[[ Material supplied open ]]

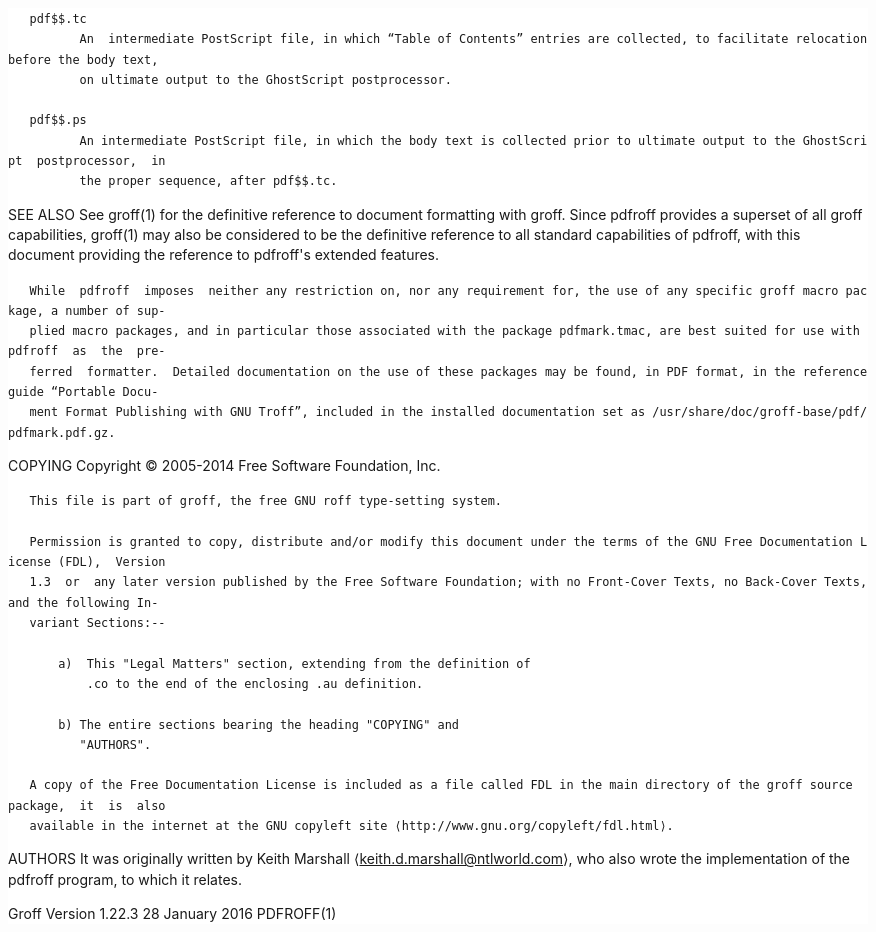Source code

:        pdf$$.tc
              An  intermediate PostScript file, in which “Table of Contents” entries are collected, to facilitate relocation before the body text,
              on ultimate output to the GhostScript postprocessor.

       pdf$$.ps
              An intermediate PostScript file, in which the body text is collected prior to ultimate output to the GhostScript  postprocessor,  in
              the proper sequence, after pdf$$.tc.

SEE ALSO
       See  groff(1) for the definitive reference to document formatting with groff.  Since pdfroff provides a superset of all groff capabilities,
       groff(1) may also be considered to be the definitive reference to all standard capabilities of pdfroff, with this  document  providing  the
       reference to pdfroff's extended features.

       While  pdfroff  imposes  neither any restriction on, nor any requirement for, the use of any specific groff macro package, a number of sup‐
       plied macro packages, and in particular those associated with the package pdfmark.tmac, are best suited for use with pdfroff  as  the  pre‐
       ferred  formatter.  Detailed documentation on the use of these packages may be found, in PDF format, in the reference guide “Portable Docu‐
       ment Format Publishing with GNU Troff”, included in the installed documentation set as /usr/share/doc/groff-base/pdf/pdfmark.pdf.gz.

COPYING
       Copyright © 2005-2014 Free Software Foundation, Inc.

       This file is part of groff, the free GNU roff type-setting system.

       Permission is granted to copy, distribute and/or modify this document under the terms of the GNU Free Documentation License (FDL),  Version
       1.3  or  any later version published by the Free Software Foundation; with no Front-Cover Texts, no Back-Cover Texts, and the following In‐
       variant Sections:--

           a)  This "Legal Matters" section, extending from the definition of
               .co to the end of the enclosing .au definition.

           b) The entire sections bearing the heading "COPYING" and
              "AUTHORS".

       A copy of the Free Documentation License is included as a file called FDL in the main directory of the groff source  package,  it  is  also
       available in the internet at the GNU copyleft site ⟨http://www.gnu.org/copyleft/fdl.html⟩.

AUTHORS
       It  was  originally written by Keith Marshall ⟨keith.d.marshall@ntlworld.com⟩, who also wrote the implementation of the pdfroff program, to
       which it relates.

Groff Version 1.22.3                                              28 January 2016                                                       PDFROFF(1)
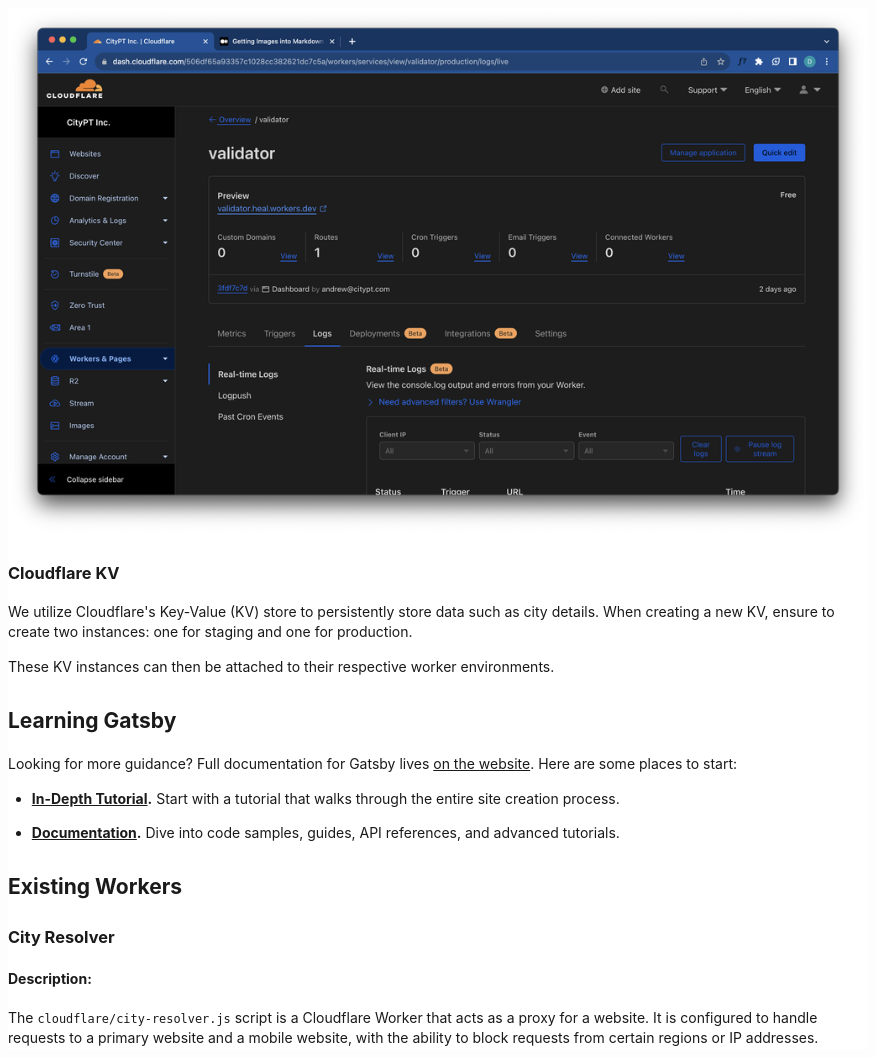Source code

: ![Cloudflare Editor](./readme/cloudflare-production-logs.png)


### Cloudflare KV

We utilize Cloudflare's Key-Value (KV) store to persistently store data such as city details. When creating a new KV, ensure to create two instances: one for staging and one for production.

These KV instances can then be attached to their respective worker environments.

## Learning Gatsby
Looking for more guidance? Full documentation for Gatsby lives [on the website](https://www.gatsbyjs.com/). Here are some places to start:

- **[In-Depth Tutorial](https://www.gatsbyjs.com/tutorial/).** Start with a tutorial that walks through the entire site creation process.

- **[Documentation](https://www.gatsbyjs.com/docs/).** Dive into code samples, guides, API references, and advanced tutorials.

## Existing Workers

### City Resolver
#### Description:
The `cloudflare/city-resolver.js` script is a Cloudflare Worker that acts as a proxy for a website. It is configured to handle requests to a primary website and a mobile website, with the ability to block requests from certain regions or IP addresses.
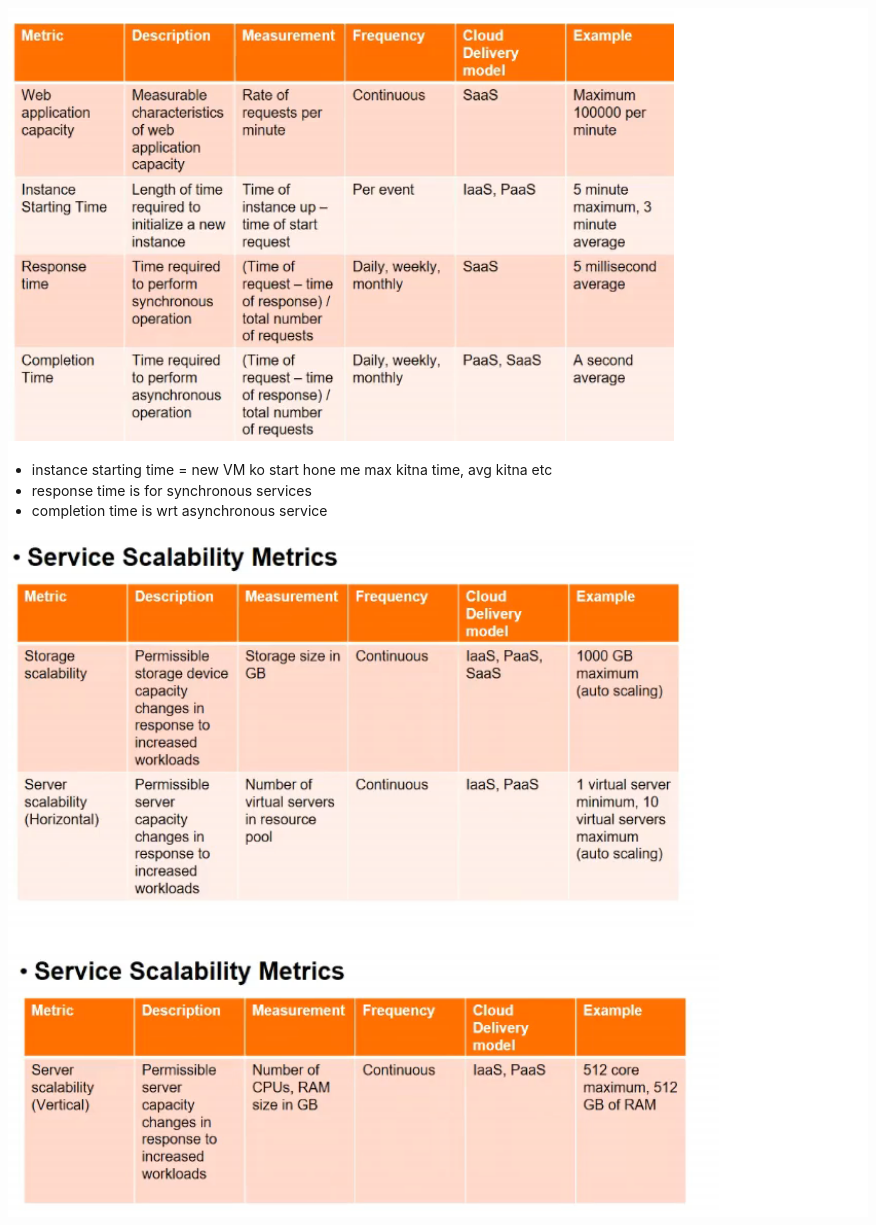 ![slos](slos.png)

- instance starting time = new VM ko start hone me max kitna time, avg kitna etc
- response time is for synchronous services
- completion time is wrt asynchronous service

![ssm](ssm.png)

![ssm2](ssm2.png)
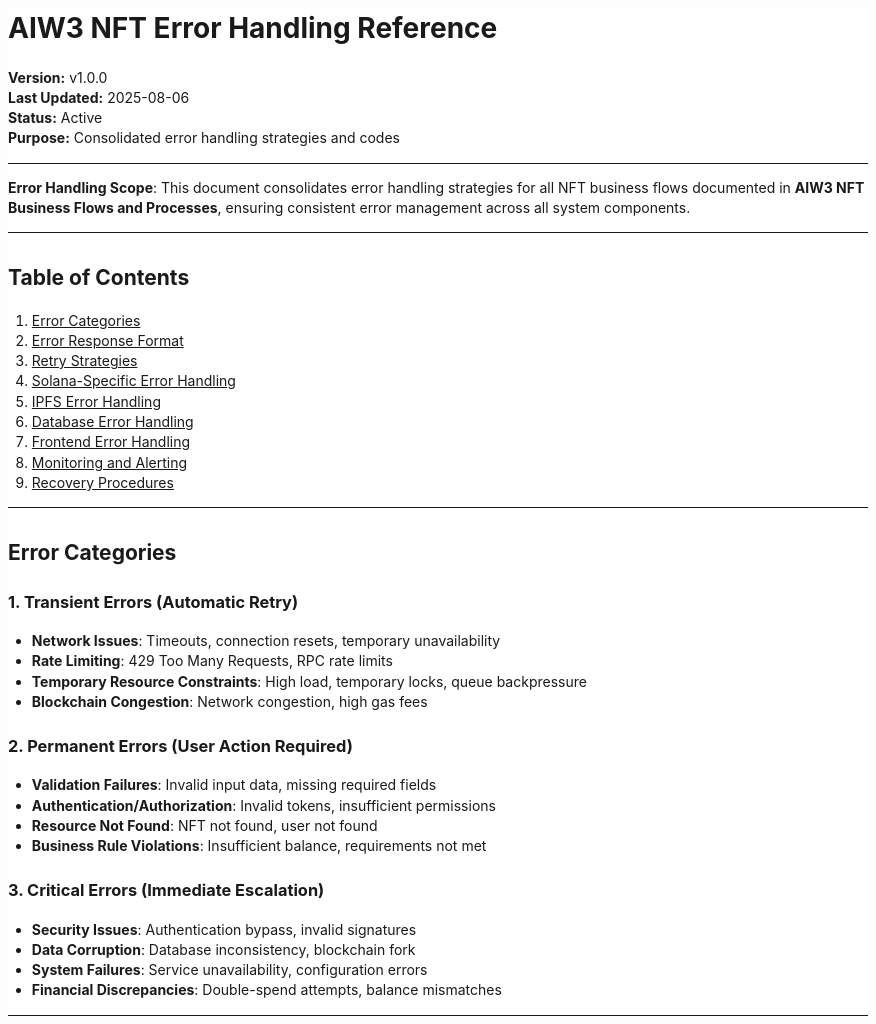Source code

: # AIW3 NFT Error Handling Reference


**Version:** v1.0.0  
**Last Updated:** 2025-08-06  
**Status:** Active  
**Purpose:** Consolidated error handling strategies and codes

---

**Error Handling Scope**: This document consolidates error handling strategies for all NFT business flows documented in **AIW3 NFT Business Flows and Processes**, ensuring consistent error management across all system components.

---

## Table of Contents

1.  [Error Categories](#error-categories)
2.  [Error Response Format](#error-response-format)
3.  [Retry Strategies](#retry-strategies)
4.  [Solana-Specific Error Handling](#solana-specific-error-handling)
5.  [IPFS Error Handling](#ipfs-error-handling)
6.  [Database Error Handling](#database-error-handling)
7.  [Frontend Error Handling](#frontend-error-handling)
8.  [Monitoring and Alerting](#monitoring-and-alerting)
9.  [Recovery Procedures](#recovery-procedures)

---

## Error Categories

### 1. Transient Errors (Automatic Retry)
- **Network Issues**: Timeouts, connection resets, temporary unavailability
- **Rate Limiting**: 429 Too Many Requests, RPC rate limits
- **Temporary Resource Constraints**: High load, temporary locks, queue backpressure
- **Blockchain Congestion**: Network congestion, high gas fees

### 2. Permanent Errors (User Action Required)
- **Validation Failures**: Invalid input data, missing required fields
- **Authentication/Authorization**: Invalid tokens, insufficient permissions
- **Resource Not Found**: NFT not found, user not found
- **Business Rule Violations**: Insufficient balance, requirements not met

### 3. Critical Errors (Immediate Escalation)
- **Security Issues**: Authentication bypass, invalid signatures
- **Data Corruption**: Database inconsistency, blockchain fork
- **System Failures**: Service unavailability, configuration errors
- **Financial Discrepancies**: Double-spend attempts, balance mismatches

---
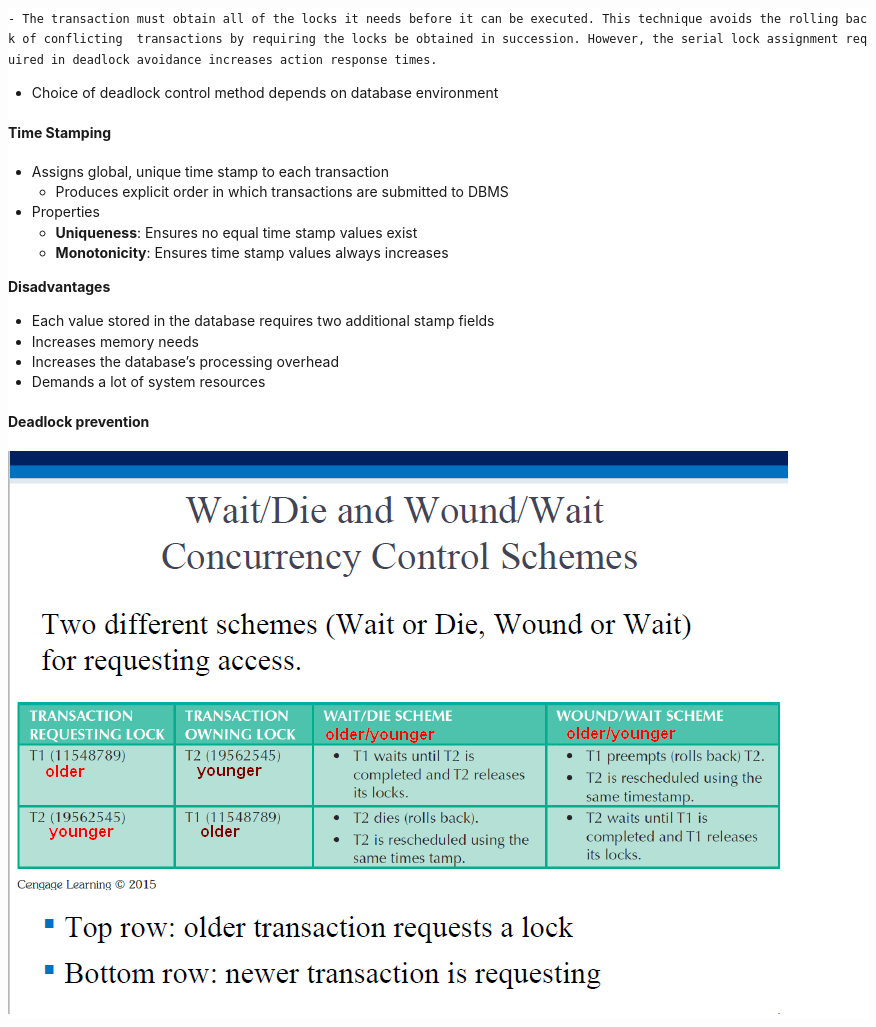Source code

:     - The transaction must obtain all of the locks it needs before it can be executed. This technique avoids the rolling back of conflicting  transactions by requiring the locks be obtained in succession. However, the serial lock assignment required in deadlock avoidance increases action response times. 
- Choice of deadlock control method depends on database environment


#### Time Stamping
- Assigns global, unique time stamp to each transaction
  - Produces explicit order in which transactions are submitted to DBMS
- Properties
  - **Uniqueness**: Ensures no equal time stamp values exist
  - **Monotonicity**: Ensures time stamp values always increases

**Disadvantages**
- Each value stored in the database requires two additional stamp fields
- Increases memory needs
- Increases the database’s processing overhead
- Demands a lot of system resources 

#### Deadlock prevention

![Table 10.14 - Wait/Die and Wound/Wait Concurrency Control Schemes](/assets/img/585_note_9_1.png)
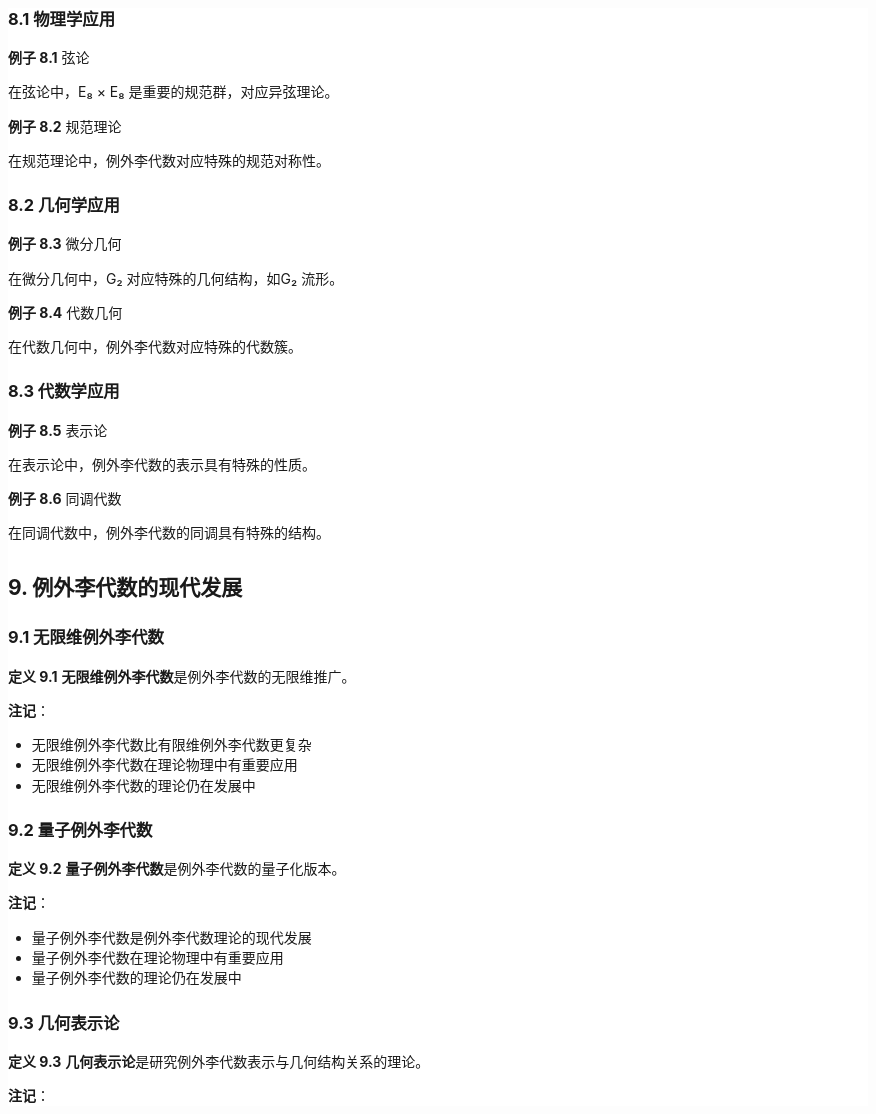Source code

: ### 8.1 物理学应用

**例子 8.1** 弦论

在弦论中，E₈ × E₈ 是重要的规范群，对应异弦理论。

**例子 8.2** 规范理论

在规范理论中，例外李代数对应特殊的规范对称性。

### 8.2 几何学应用

**例子 8.3** 微分几何

在微分几何中，G₂ 对应特殊的几何结构，如G₂ 流形。

**例子 8.4** 代数几何

在代数几何中，例外李代数对应特殊的代数簇。

### 8.3 代数学应用

**例子 8.5** 表示论

在表示论中，例外李代数的表示具有特殊的性质。

**例子 8.6** 同调代数

在同调代数中，例外李代数的同调具有特殊的结构。

## 9. 例外李代数的现代发展

### 9.1 无限维例外李代数

**定义 9.1** **无限维例外李代数**是例外李代数的无限维推广。

**注记**：

- 无限维例外李代数比有限维例外李代数更复杂
- 无限维例外李代数在理论物理中有重要应用
- 无限维例外李代数的理论仍在发展中

### 9.2 量子例外李代数

**定义 9.2** **量子例外李代数**是例外李代数的量子化版本。

**注记**：

- 量子例外李代数是例外李代数理论的现代发展
- 量子例外李代数在理论物理中有重要应用
- 量子例外李代数的理论仍在发展中

### 9.3 几何表示论

**定义 9.3** **几何表示论**是研究例外李代数表示与几何结构关系的理论。

**注记**：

[[ Material supplied closed ]]

_Exercise description:_
Extract, without alteration, the lines of the records beginning with the line that contains "## 9. 例外李代数的现代发展" and continuing through the final line of the records, both ends included.

_Solution for this exercise:_
## 9. 例外李代数的现代发展

### 9.1 无限维例外李代数

**定义 9.1** **无限维例外李代数**是例外李代数的无限维推广。

**注记**：

- 无限维例外李代数比有限维例外李代数更复杂
- 无限维例外李代数在理论物理中有重要应用
- 无限维例外李代数的理论仍在发展中

### 9.2 量子例外李代数

**定义 9.2** **量子例外李代数**是例外李代数的量子化版本。

**注记**：

- 量子例外李代数是例外李代数理论的现代发展
- 量子例外李代数在理论物理中有重要应用
- 量子例外李代数的理论仍在发展中

### 9.3 几何表示论

**定义 9.3** **几何表示论**是研究例外李代数表示与几何结构关系的理论。

**注记**：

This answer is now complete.